News Corp Australia’s proposed acquisition of APN’s Australian Regional Media (ARM) may reduce competition in relation to the supply of news and local advertising opportunities, the Australian Competition and Consumer Commission has warned The ACCC today released a statement of issues about the proposed transaction and called for further submissions before it announces its final...
The ACCC today released a statement of issues about the proposed transaction and called for further submissions before it announces its final decision, expected December 1.
If the transaction is approved, News Corp would own most paid newspapers in Queensland, including paid mastheads in almost all of the state’s 20 largest population centres, with the main exception being Mt Isa where Fairfax Media publishes The North West Star.
The deal would deliver News Corp Australia an additional 12 daily newspapers and 60 weeklies, plus their digital and print infrastructure assets. The mastheads include The Sunshine Coast Daily, Gympie Times and Toowoomba’s The Chronicle.
The deal has been overwhelmingly approved by APN shareholders.
The ACCC’s evaluation of the transaction has paid close attention to the potential loss of competition between ARM’s paid regional newspapers and News Corp’s state-wide paper The Courier-Mail.

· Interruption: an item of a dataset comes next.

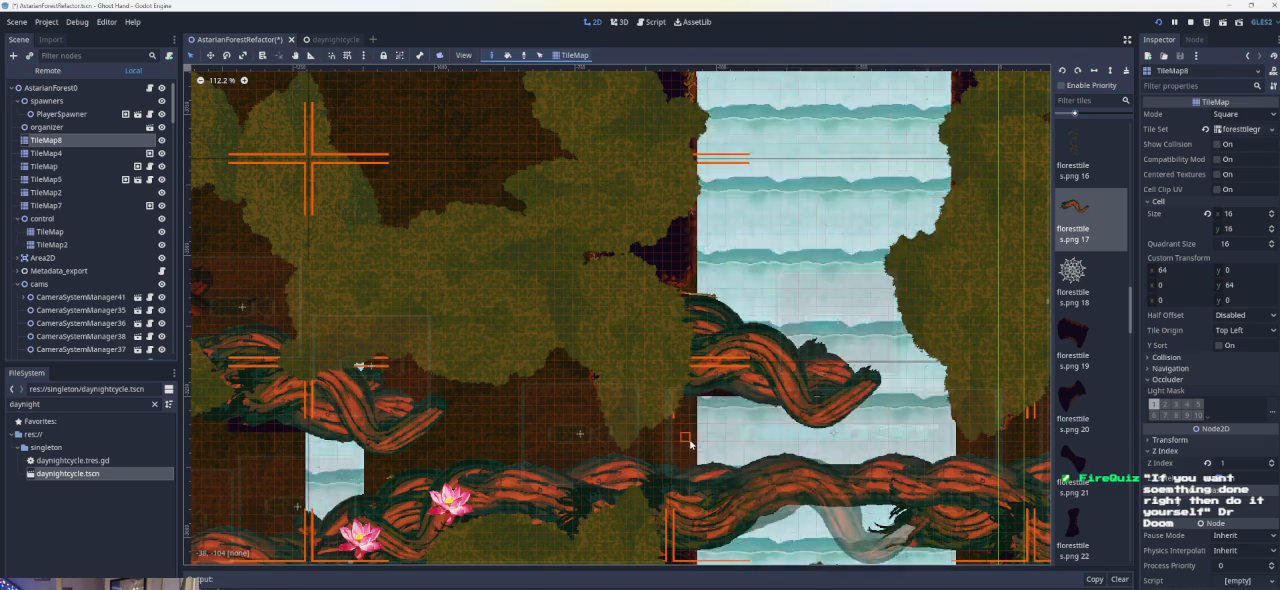
{"buttons": [], "left_stick": "center", "events": []}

ACCC chairman Rod Sims said News Corp owning both The Courier-Mail and local paid newspapers in nearly every city or town in Queensland may result “in a reduction of the quality and diversity of content available to readers”.
“Reinforcing that concern is that both News and ARM have a strong presence in online news through their websites associated with the Queensland newspapers,” Mr Sims said.

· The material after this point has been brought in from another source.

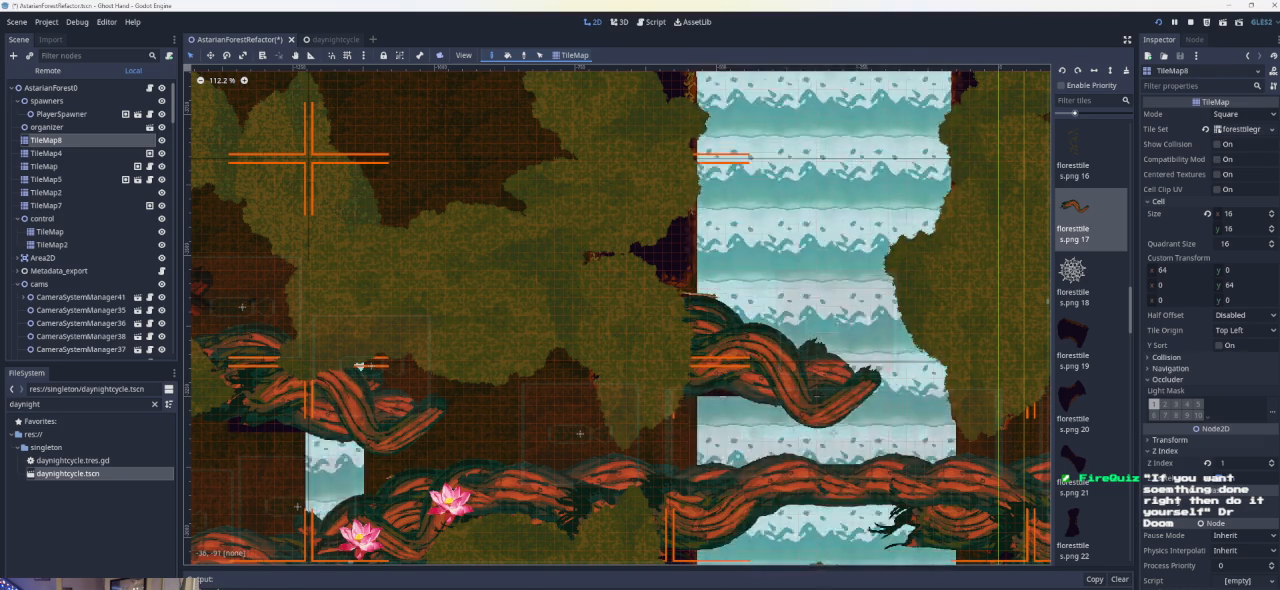
{"buttons": [], "left_stick": "center", "events": []}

“The ACCC is seeking to understand whether the competitive tension between News and ARM is an important factor in maintaining quality and range of content, or whether the threat of readers shifting to alternatives, particularly alternative online news sites, will competitively constrain News after the acquisition.”
In addition to the coverage overlap of The Courier-Mail and ARM’s paid titles, the two parties also both publish community newspapers in areas such as Canoolture/Bribie Island, south west Brisbane, Brisbane northern bayside, Logan and Tweed Heads/southern Gold Coast.
“The ACCC will be assessing the importance of diversity of local content in these competing community publications. The ACCC is also seeking to understand whether advertising opportunities on other media platforms, such as local radio, pamphlets, and online, will constrain prices for advertising in the ARM and News community newspapers,” Mr Sims said.
The ACCC is also concerned the proposed transaction may lead to a reduction in total news offering if News Corp decides to discontinue certain ARM mastheads.
Issues unlikely to raise competition concerns are the supply of advertising opportunities in regional centres and the acquisition of third party content.
The ACCC is accepting submissions from interested parties until October 27.